→ **Yazılı görev 1**:
Deprem yazısında "Ülkemizin yaşadığı büyük" sözlerinden başlayıp "herkesin ortak kanaatidir." sözlerine kadar uzanan bölümün tamamını hiç değiştirmeden yeniden verin.

- - -

Ülkemizin yaşadığı büyük zelzele felaketinin acılarını yaşamaya devam ederken,
Diğer yandan da büyük dersler içermekte ve deruni hakikatleri üzerinde düşündürmektedir.
Depremi doğuran insan hataları, ayrı ve çok mühim bir konu olarak, üzerinde çok düşünmek ve bir daha bu hataların tekrarına fırsat vermemek, en azından asgariye indirmek temel vazifemiz olduğu tartışmasız herkesin ortak kanaatidir.
Kurumlardan ve insan hatalarından kaynaklanan sebepleri ayrı bir yazı konusu yapmak ve yaraların sarılmasından sonraya bırakmak üzere,
Bu makalemizde işin yaratılış, felsefi ve ilahi boyutlarına ve boyutlara bağlı gerekçe ve maksatlar üzerinde fikir jimnastiği yapmaya çalışacağız.

- - -

→ **Yazılı görev 2**:
Aşağıdaki kayıtlarda yer alan bütün satırları olduğu gibi yazıya geçirin. Resimler cevapta yer almasın.

- - -

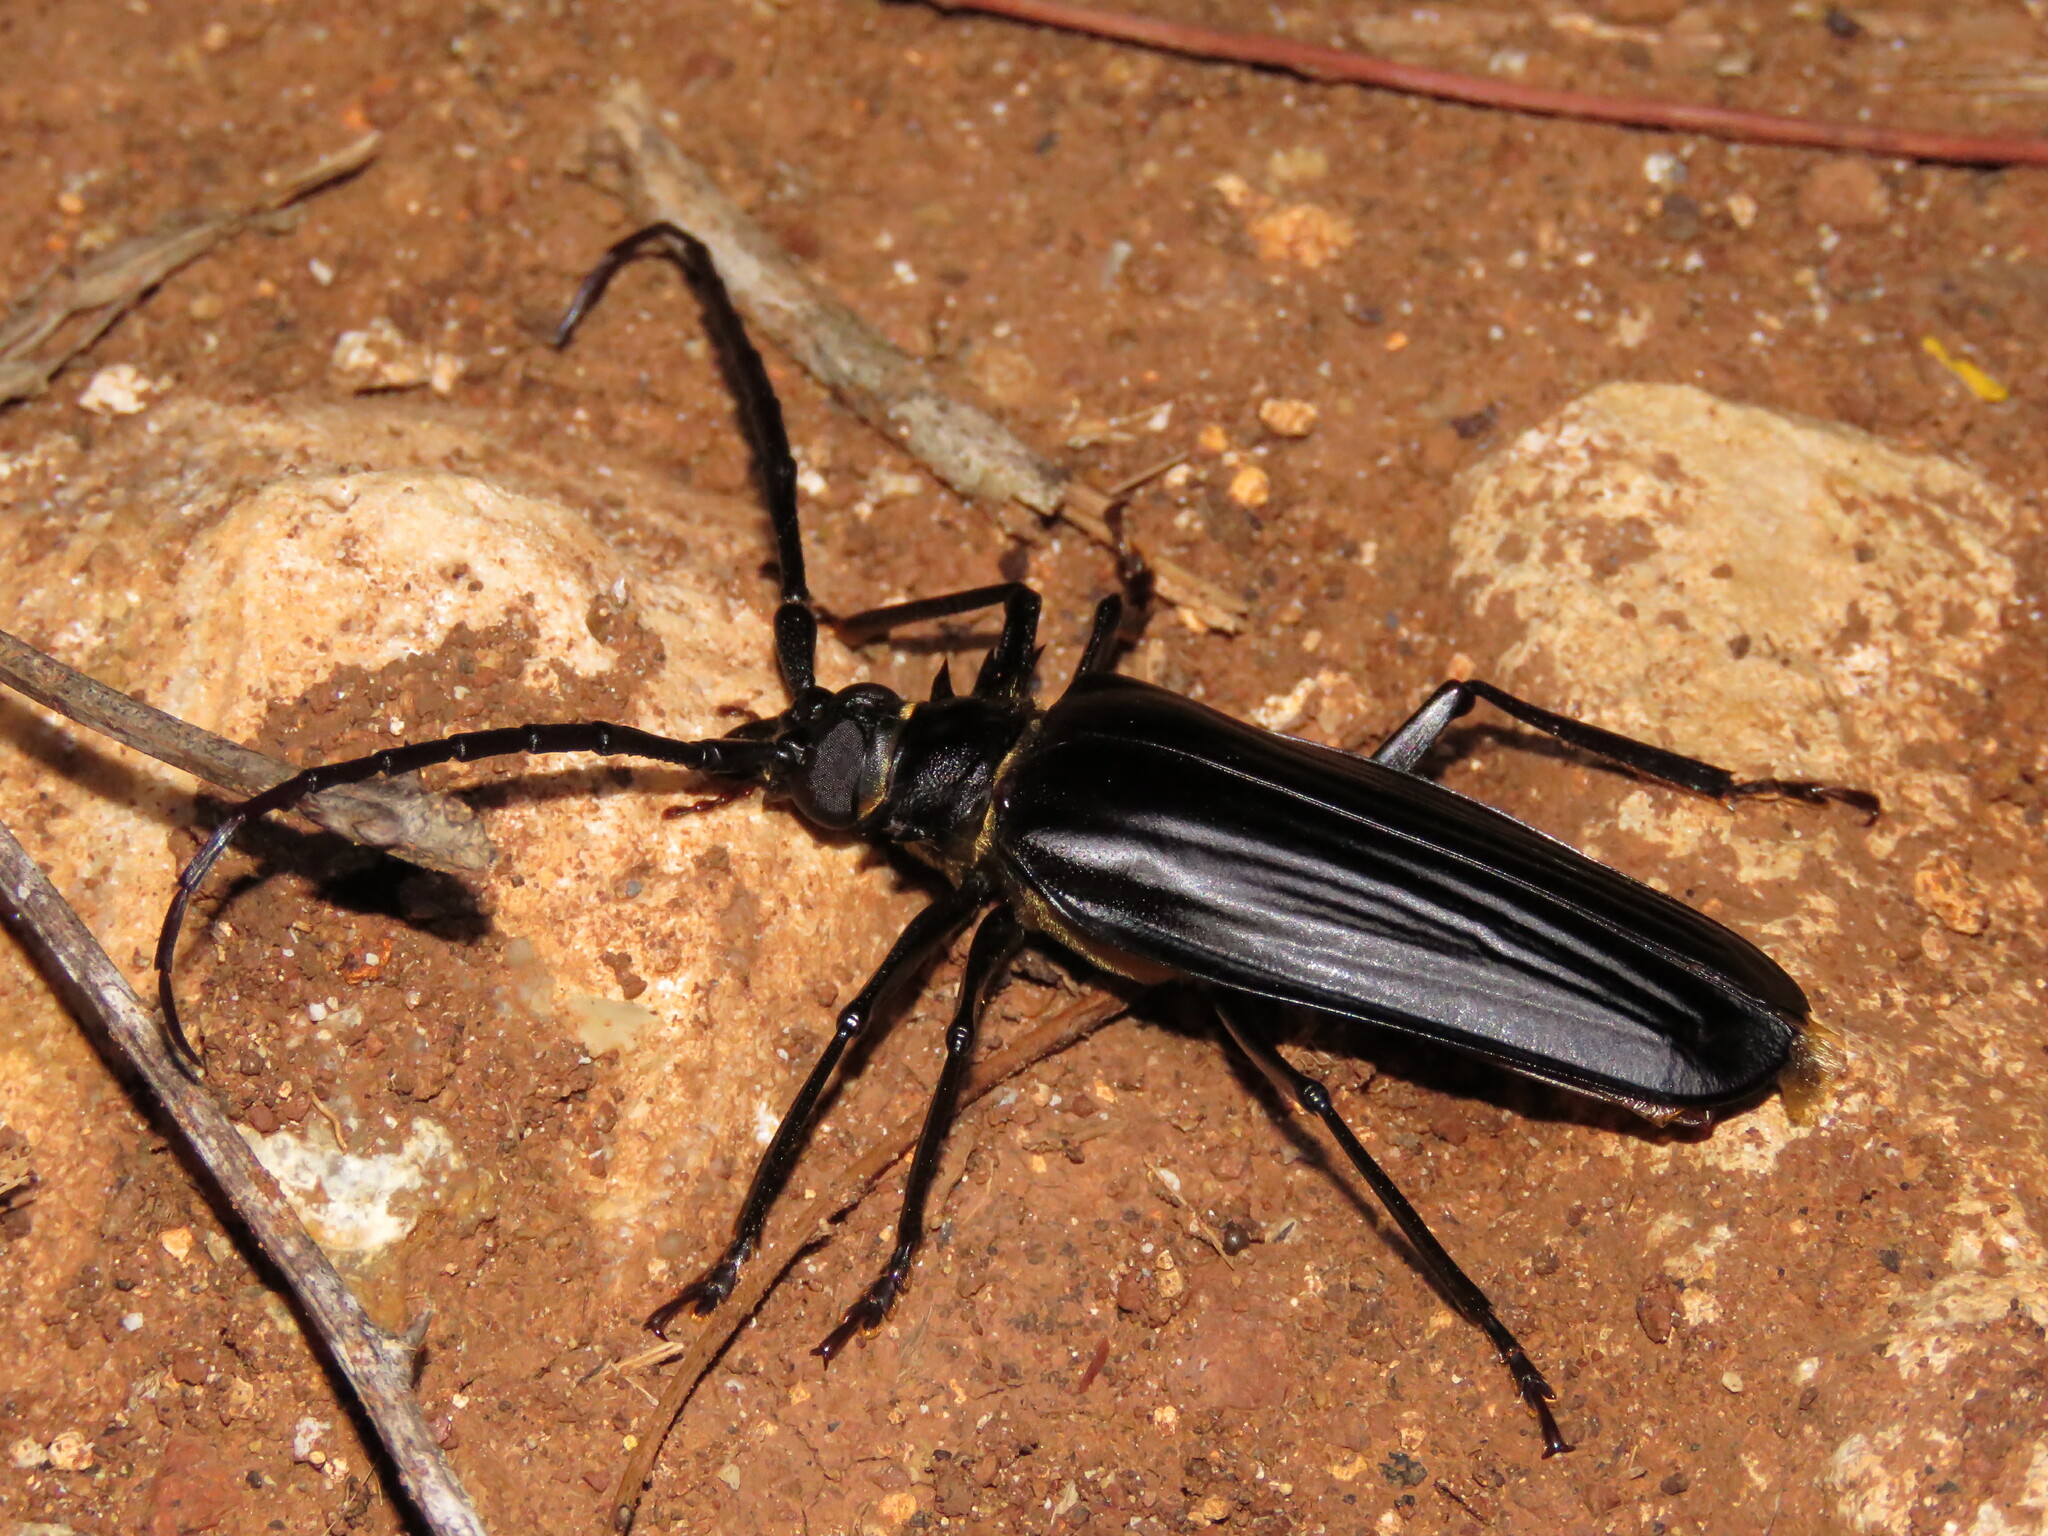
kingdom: Animalia
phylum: Arthropoda
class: Insecta
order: Coleoptera
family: Cerambycidae
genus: Derobrachus
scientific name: Derobrachus inaequalis
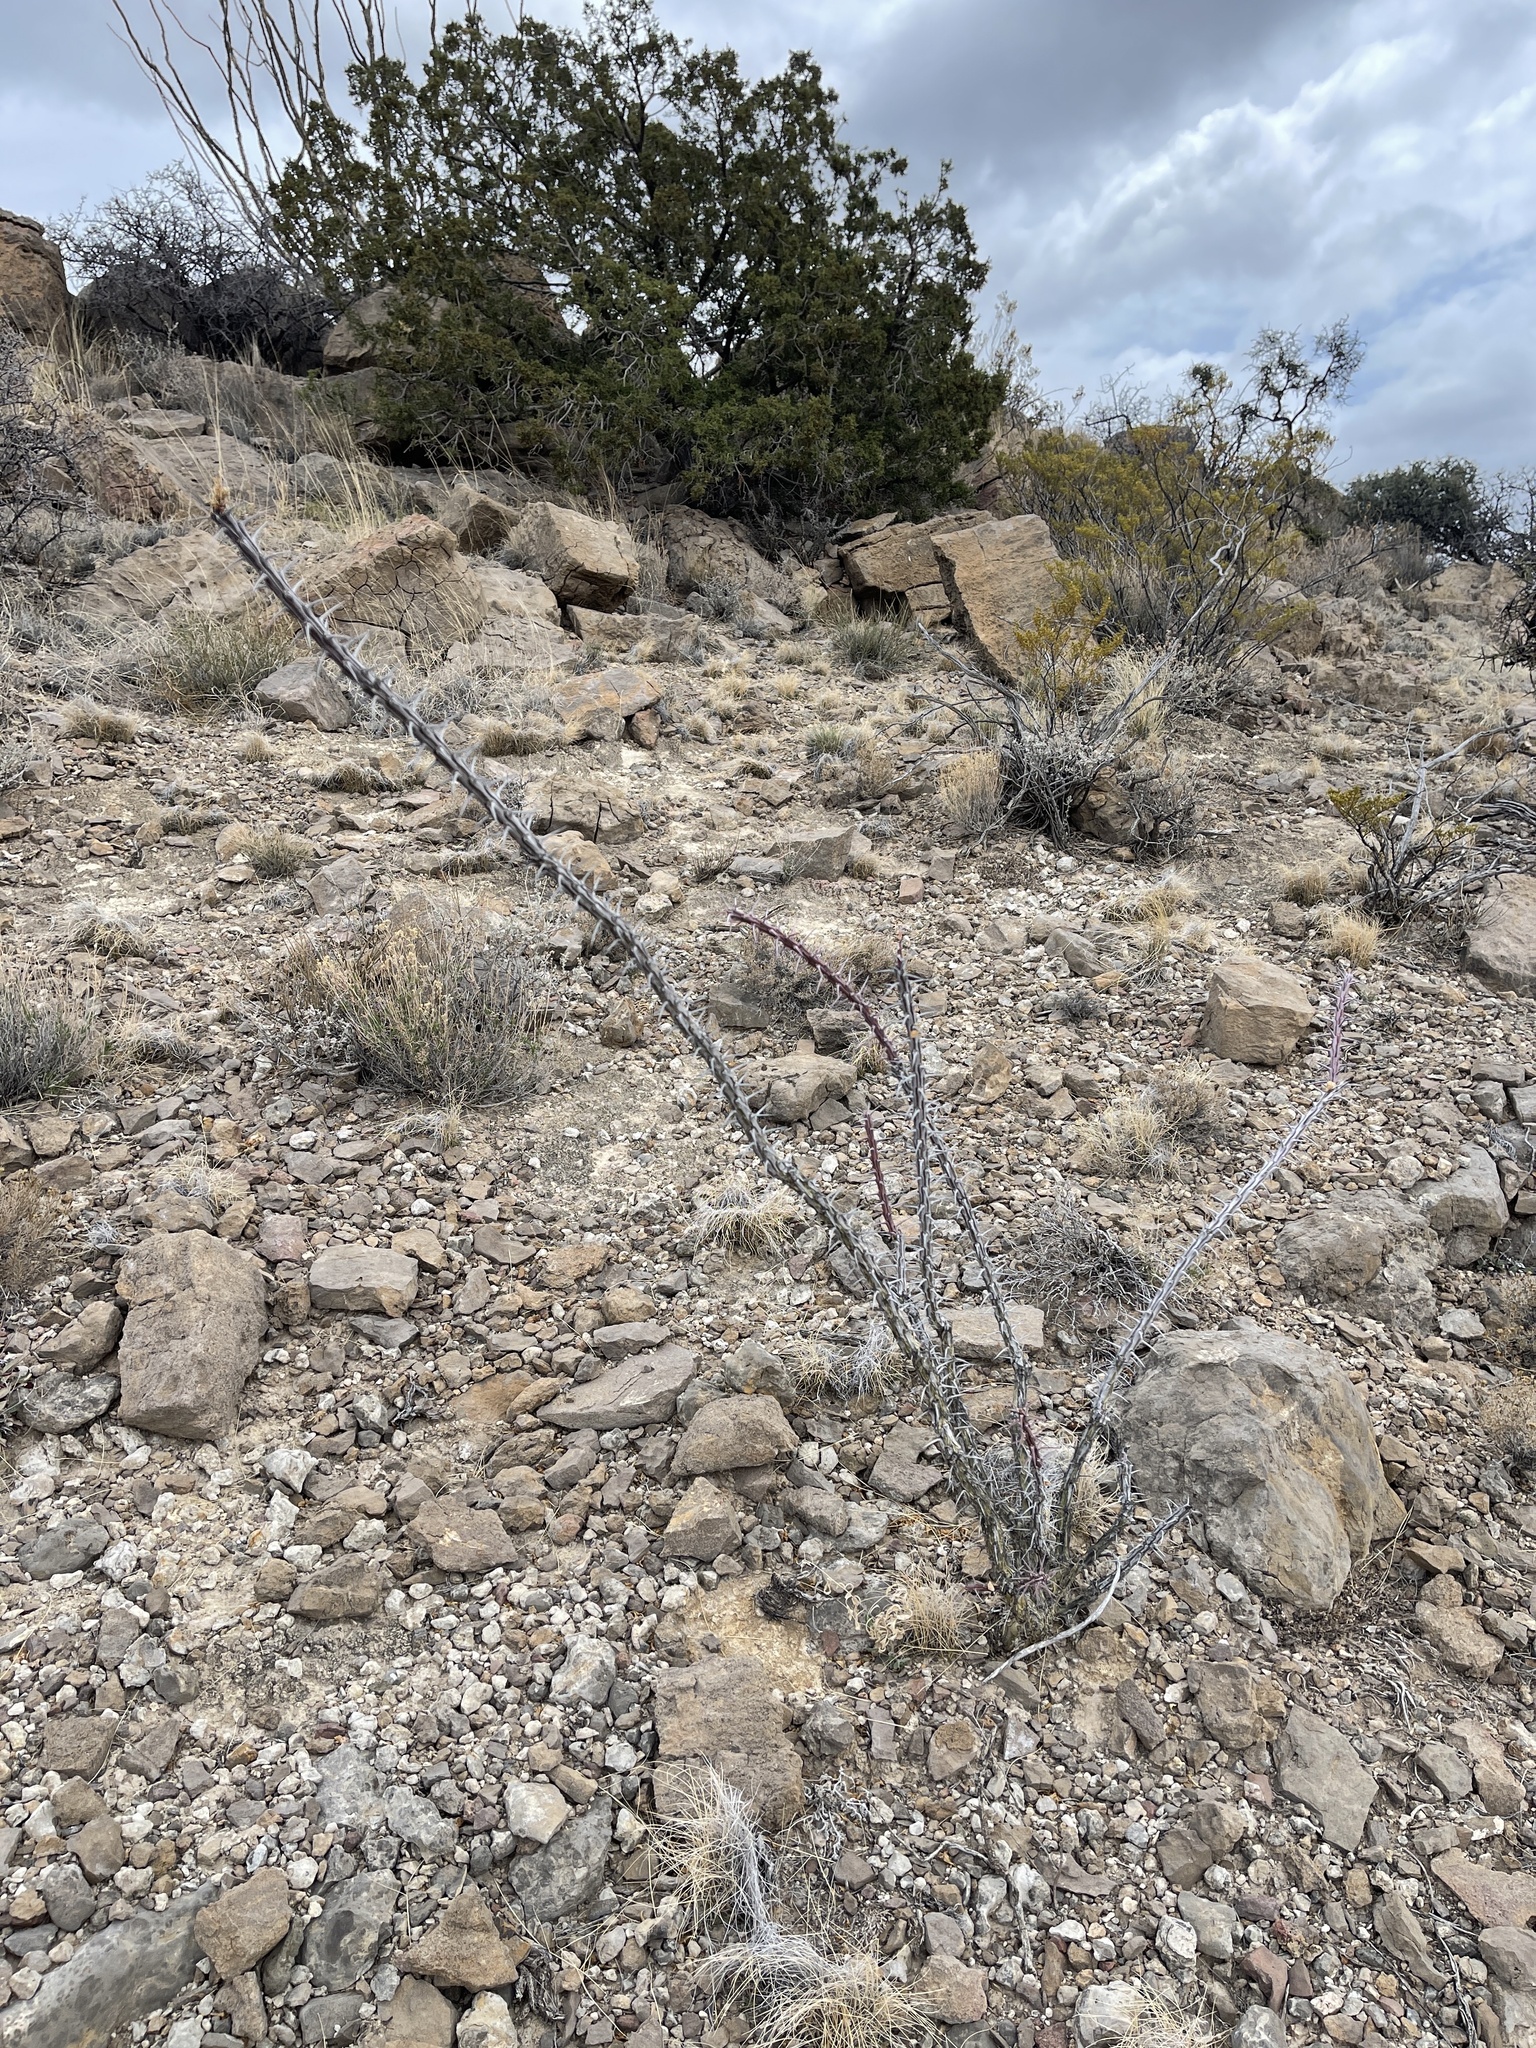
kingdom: Plantae
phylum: Tracheophyta
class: Magnoliopsida
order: Ericales
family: Fouquieriaceae
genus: Fouquieria
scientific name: Fouquieria splendens
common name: Vine-cactus
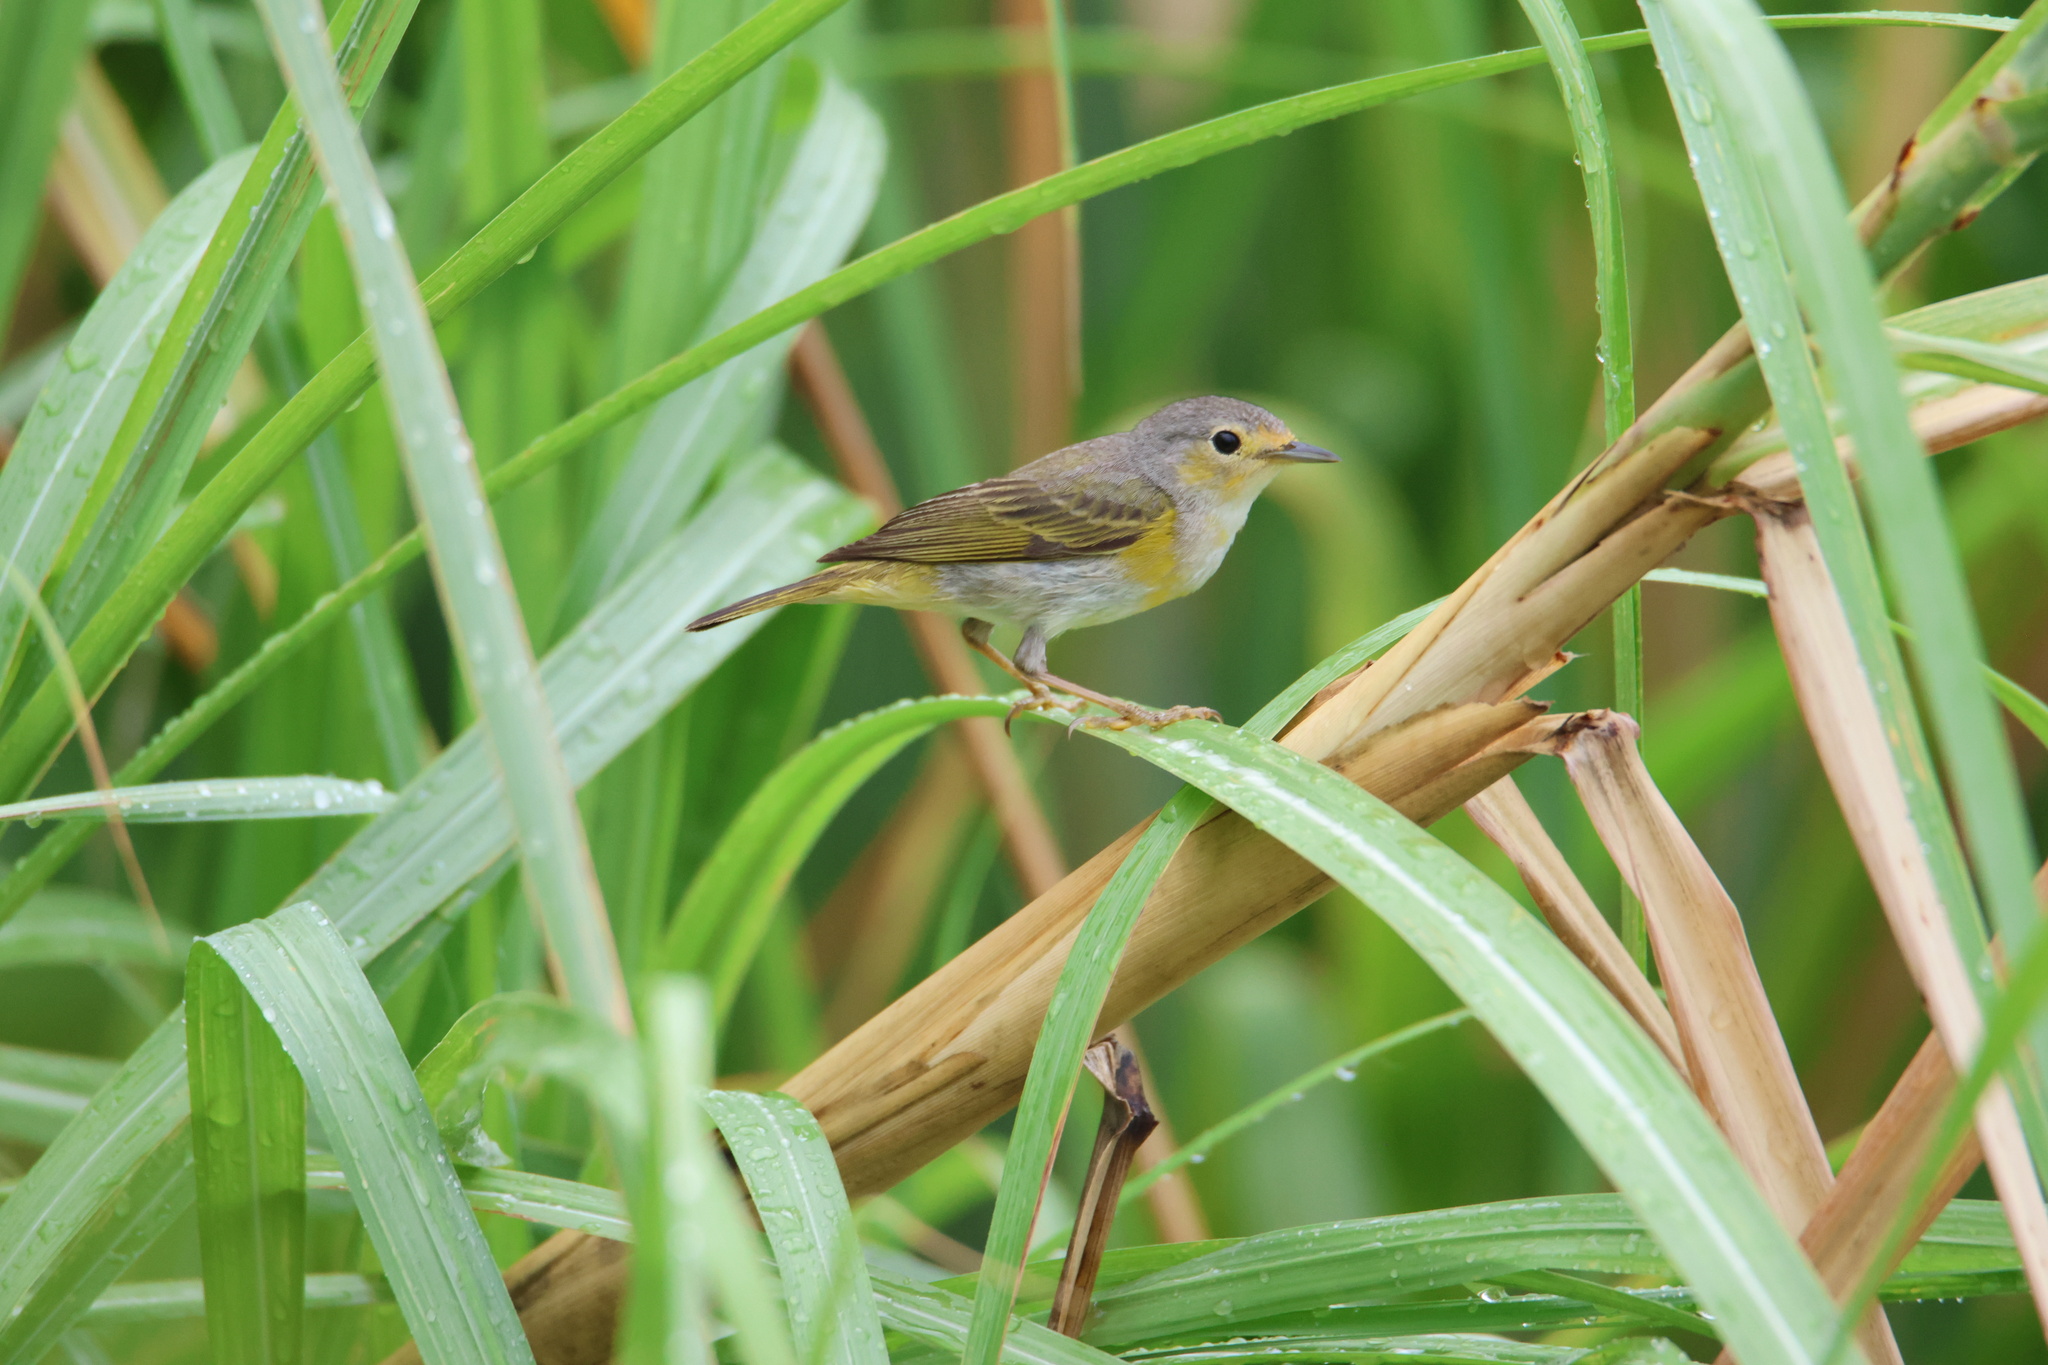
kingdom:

- - -

→ **Cevap 1**:
Ülkemizin yaşadığı büyük zelzele felaketinin acılarını yaşamaya devam ederken,
Diğer yandan da büyük dersler içermekte ve deruni hakikatleri üzerinde düşündürmektedir.
Depremi doğuran insan hataları, ayrı ve çok mühim bir konu olarak, üzerinde çok düşünmek ve bir daha bu hataların tekrarına fırsat vermemek, en azından asgariye indirmek temel vazifemiz olduğu tartışmasız herkesin ortak kanaatidir.

→ **Cevap 2**:
kingdom: Animalia
phylum: Arthropoda
class: Insecta
order: Coleoptera
family: Cerambycidae
genus: Derobrachus
scientific name: Derobrachus inaequalis
kingdom: Plantae
phylum: Tracheophyta
class: Magnoliopsida
order: Ericales
family: Fouquieriaceae
genus: Fouquieria
scientific name: Fouquieria splendens
common name: Vine-cactus
kingdom:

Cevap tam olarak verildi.